The cocoons are one of Bug’s products. The company sells them in small plastic cups. Each cup holds 30 cocoons with about 50 pupas of Cotesia flavipes each – in other words, it gives origin to 1,500 wasps. The customer gets the cups and waits until the pupas turn into insects. Then he/she goes to the field, opens the cup and walks with it 25 meters (27 yards) so that the wasps fly out. Then the wasps themselves are going to do the same thing that is done at the factory: lay their eggs inside sugarcane borers. And the process starts all over. “Six thousands wasps are needed to control the pest in 1 hectare,” explains Pedrazzoli. “Today we produce 250 million Cotesia a month, which is enough to treat 40,000 hectares of sugarcane.”

Clothes moth eggs

The other product in Bug’s portfolio is a set of eggs of the Anagasta kuehniella clothes moth already parasited by the Trichogramma wasp. This wasp is more versatile than the Cotesia and controls a larger number of pests, such as the sugarcane borer itself, the fall armyworm and the corn earworm, as well as pests in vegetables such as tomatoes. It is also easy to be produced because it may be bred in alternative hosts. “It’s different from what takes place with the Cotesia, which can only be multiplied in its natural host, that is, the very pest it combats, the sugarcane borer,” Carvalho explains. “In the case of the Trichogramma, we use the Anagasta, which lives in stored grain and is happy with a simpler diet, dry, comprised of just integral wheat flour and yeast.”

The production process of both wasps, however, is similar. First, adult couples of the Anagasta clothes moth are placed in cages to mate. There the females lay eggs, which are removed. Part of them is mixed with the diet based on flour and yeast that will feed the colony. The rest – 95 percent – is sterilized with ultraviolet rays and then exposed in trays to Trichogramma wasps, which in turn lay their eggs inside the clothes moths’.

In another room the parasited eggs are placed in containers with holes, which make possible for the parasitoids to leave for the fields. The containers are just biodegradable blister packs comprised of three layers of cardboard. But there’s a trick: the middle layer has small “tunnels” 2 millimeters (.04 in) in diameter. When the other layers are superposed on top of it these “tunnels” form small recipients or capsules – each with capacity to store 2,000 eggs. Developed by Bug, this innovative packaging is already protected by a patent – the only one the company has.

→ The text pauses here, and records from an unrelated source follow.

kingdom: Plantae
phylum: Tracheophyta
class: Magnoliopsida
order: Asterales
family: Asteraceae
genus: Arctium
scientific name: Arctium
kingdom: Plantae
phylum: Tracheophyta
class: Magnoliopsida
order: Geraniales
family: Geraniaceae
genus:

The company came to it after several unsuccessful experiments. Previous versions were vulnerable to ants, which ate the eggs, thus preventing the wasps from hatching. Besides protecting the eggs from these predators, the capsule provides more safety regarding temperature changes and rain. The blister packages are sold to the producers, who put them in the plant itself or place them in braces. When the wasps hatch, they leave through the holes and go parasite the pests’ eggs in the field.

Customer satisfaction can be measured by the expansion plans Bug has. “We’re increasing production and have hired many people in the past few days,” says Pedrazzoli. “We’re soon going to move to a building ten times bigger than the one we have today. We hope to be in the short run one of the largest biological control companies in the world. Our target markets are Brazil, Argentina and Uruguay, as well as Europe.”